Die Analysteneinschätzungen spiegeln die Unsicherheit. Etwa die Hälfte der 19 Anlageurteile, die der Finanzdienstleister Bloomberg erfasst, lautet auf Halten oder Neutral. Der Rest entfällt auf Übergewichten bzw. Kaufen (30%) und Untergewichten/Verkaufen (20%).
Jefferies hält Downgrade-Risiko für hoch
Die Einstufungen stammen überwiegend aus den Monaten November bis Januar, als die Aktie noch über 2 Euro notierte. Seither ist die Notierung deutlich gefallen und erst in den vergangenen Tagen wieder gestiegen – mit der Folge, dass der Abstand zum durchschnittlichen Kursziel von 2,45 Euro mit 26% recht üppig ist.
Mit Argusaugen schauen Analysten auf die Kreditwürdigkeit, denn sie spielt eine große Rolle für die Zinskosten. Die Ratingagentur S&P hat ihre Einstufung von „BBB+“ – eine im Branchenvergleich sehr solide Bewertung im unteren Investment Grade – mit negativem Ausblick im Dezember bestätigt. Die Investmentbank Jefferies hält das für überraschend: Das Downgrade-Risiko sei nach wie vor sehr hoch, warnt die Analystin Stéphanie Dossmann. Sie rechnet mit Assetabwertungen von 12% im Jahr 2023, während S&P nur 7 bis 8% auf dem Zettel habe. Nach sechs Monaten 2023 hatte Aroundtown 6% auf das Gesamtportfolio abgeschrieben. Die Bewertung zum 31. Dezember 2023 liegt noch nicht vor. Sie wird üblicherweise mit der für 27. März angesetzten Bilanzvorlage veröffentlicht.
Für das laufende Jahr befürchtet Jefferies weitere Bestandsabwertungen von 9% auf vergleichbarer Basis. Die Wertverluste erhöhen für sich genommen den Verschuldungsgrad, da dieser in Relation zum Immobilienvermögen gemessen wird. Sie strahlen damit auf das Rating aus. „Eine Herabstufung könnte Aroundtown dazu veranlassen, drastischere Entscheidungen zu treffen, einschließlich einer Kapitalerhöhung“, befürchtet Dossmann.
Diversifiziertes Portfolio
Bewertungsrisiken schlummern vor allem im Bürobereich, der mit 41% den größten Anteil am diversifizierten Portfolio stellt. Viele Unternehmen brauchen weniger Fläche, weil ein Teil ihrer Beschäftigten im Homeoffice arbeitet. Auch im Wohnungssektor (Anteil 32%), in dem Aroundtown über die Tochter Grand City Properties vertreten ist, stehen die Bewertungen unter Druck. Außerdem besitzt Aroundtown Hotels (20%) und Einzelhandelsobjekte (5%). Der Hotelsektor erholt sich weiter von den Verwerfungen durch die Corona-Pandemie. Den Mieteingang veranschlagt Aroundtown auf 85 bis 90% im abgelaufenen Jahr. Das gesamte Investmentvermögen gibt der in Luxemburg ansässige Konzern mit 22,7 Mrd. Euro an.

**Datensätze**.
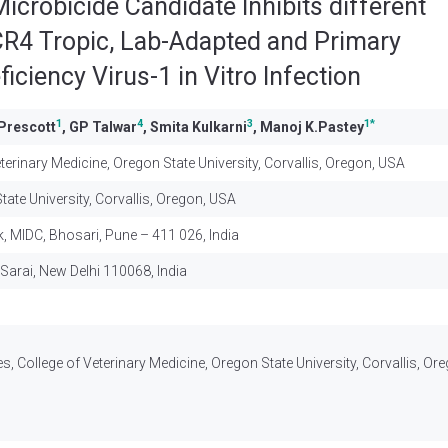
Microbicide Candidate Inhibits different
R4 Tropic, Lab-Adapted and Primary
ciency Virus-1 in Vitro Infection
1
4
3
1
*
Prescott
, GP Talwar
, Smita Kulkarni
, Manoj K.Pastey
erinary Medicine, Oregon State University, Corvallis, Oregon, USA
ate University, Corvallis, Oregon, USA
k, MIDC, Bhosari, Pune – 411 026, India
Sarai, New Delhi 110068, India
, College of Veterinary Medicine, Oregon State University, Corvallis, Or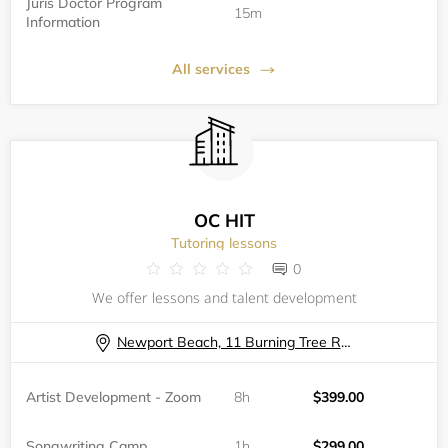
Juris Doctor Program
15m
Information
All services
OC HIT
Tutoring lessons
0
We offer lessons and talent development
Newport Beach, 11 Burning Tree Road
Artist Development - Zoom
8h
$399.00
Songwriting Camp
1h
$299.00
---
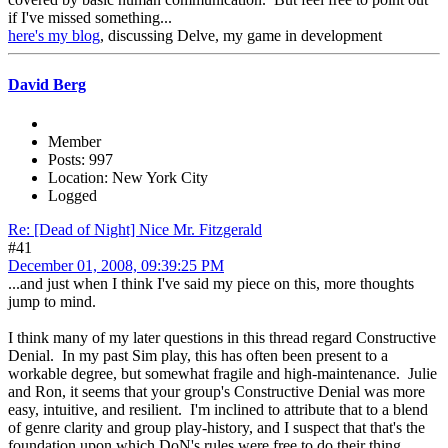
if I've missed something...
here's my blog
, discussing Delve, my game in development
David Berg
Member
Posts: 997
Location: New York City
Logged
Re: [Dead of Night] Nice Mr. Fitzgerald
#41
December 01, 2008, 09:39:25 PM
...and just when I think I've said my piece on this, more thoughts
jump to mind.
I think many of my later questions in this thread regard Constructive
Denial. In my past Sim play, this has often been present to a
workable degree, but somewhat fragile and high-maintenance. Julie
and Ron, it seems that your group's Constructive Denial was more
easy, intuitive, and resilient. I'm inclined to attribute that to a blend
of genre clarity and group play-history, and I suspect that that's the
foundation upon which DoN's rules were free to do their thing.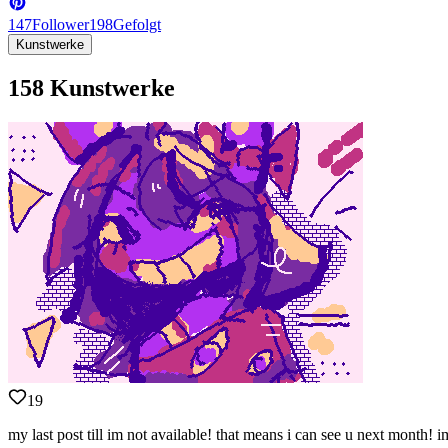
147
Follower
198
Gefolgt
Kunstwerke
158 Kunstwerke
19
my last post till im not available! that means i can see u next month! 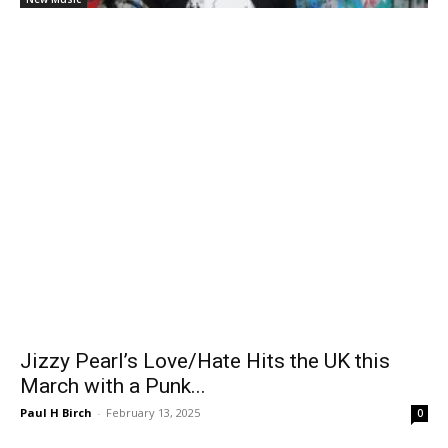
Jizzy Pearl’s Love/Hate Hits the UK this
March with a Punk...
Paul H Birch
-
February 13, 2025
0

**Deine Aufgabe 1**. Bei welchem Betrag liegt laut dem Text über Aroundtown das durchschnittliche Kursziel für die Aktie?
**Deine Aufgabe 2**. Schreib den Text über Aroundtown nach seinem letzten Satz weiter.

**Deine Antwort 1**. Bei 2,45 Euro.

**Deine Antwort 2**.
Banken werden selektiver
Die Deutsche Bank ortet das Hauptrisiko in der längerfristigen Refinanzierung – trotz hoher Barmittel und begrenzter kurzfristiger Fälligkeiten. Denn die Aroundtown-Anleihen würden mit signifikanten Abschlägen zu Vergleichsunternehmen gehandelt, sodass neue Bondfinanzierungen sehr teuer wären. Das liegt auch an den Anleihen ohne Fälligkeit, die bilanziell zwar als Eigenkapital gelten, aber von der Branchenorganisation Epra und auch von manchen Investoren als Fremdkapital angesehen werden.
Aroundtown weicht, wie andere Branchenplayer, auf besicherte Kredite aus, doch Deutsche-Bank-Analyst Thomas Rothäusler bezweifelt, dass Bankdarlehn den Refinanzierungsbedarf voll decken können. Denn die Geldhäuser sind selektiver geworden in der Kreditvergabe. „Der Appetit der Banken auf einige Real-Estate-Sektoren ist gesunken“, bestätigt Neil Green von der US-Bank J.P. Morgan.
Die Qualität der Aktiva bezeichnet Rothäusler als unterdurchschnittlich. Das werde wahrscheinlich zu einer negativen operativen Leistung führen. Obwohl die Aktie mit enormen Abschlägen gehandelt werde, sei es gegenwärtig im Zyklus zu früh, das Risiko eines Investments einzugehen.